U.S. Securities Exchange Commission (SEC)
ESGComplianceMarch 28, 2024

SEC Seeks material climate-risk disclosures

The Securities and Exchange Commission (SEC) adopted final rules requiring companies to disclose material climate-related information in registration statements and annual reports. Material is defined as information investors should know before they buy shares.

SEC Chair Gary Gensler said, “These final rules build on past requirements by mandating material climate risk disclosures by public companies and in public offerings.”

Their purpose is to provide transparent, consistent, and comparable data primarily for institutional investors — companies or organizations that invest on behalf of others.

The final rules include many disclosure requirements, the main ones being:

  • Climate-related risks that have or are reasonably likely to have a material impact on business strategy, results of operations, or financial condition.
  • The actual and potential material impacts of any identified climate-related risks.
  • Material expenditures incurred and material impacts on financial estimates and assumptions resulting from activities to mitigate or adapt to a material climate-related risk.
  • Specified disclosures regarding a registrant’s activities to mitigate or adapt to a material climate-related risk including the use of transition plans, scenario analysis, or internal carbon prices.
  • Any oversight by the board of directors of climate-related risks and any role by management in assessing and managing the registrant’s material climate-related risks.
  • Any processes the registrant has for identifying, assessing, and managing material climate-related risks and whether and how such processes are integrated into the registrant’s overall risk management system or processes.
  • Information about a registrant’s climate-related targets or goals that have materially affected or are reasonably likely to materially affect the registrant’s business, results of operations, or financial condition.
  • Information about material Scope 1 emissions and/or Scope 2 emissions.
  • For those required to disclose Scope 1 and/or Scope 2 emissions, an assurance report at the limited assurance level, which, for large accelerated filers, will be at the reasonable assurance level after a transition period.
  • The capitalized costs, expenditures, charges, and losses incurred as a result of severe weather events and other natural conditions.

The timeline for Scope 1 and 2 emission reporting begins fiscal year 2028 and will be due 2029.

The material risks, however, must be reported beginning fiscal year 2025 and are due 2026.

Although Scope 3 emissions were not mentioned in this ruling, companies should be aware that institutional investors may be looking for this information as well.
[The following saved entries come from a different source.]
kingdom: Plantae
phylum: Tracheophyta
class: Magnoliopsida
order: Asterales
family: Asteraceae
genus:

A company must report these disclosures in its registration statements as well as in the Exchange Act annual reports filed with the Commission. It must also provide the Regulation S-K mandated climate-related disclosures.

One should be aware that adherence to the SEC rules does not exempt anyone from other requirements such as the European Union’s Corporate Sustainability Reporting Directive or California’s state climate disclosure acts.

Because of these multitude disclosure standards, companies need to carefully define and record their material risks.

The SEC has published both the full final rules and a fact sheet.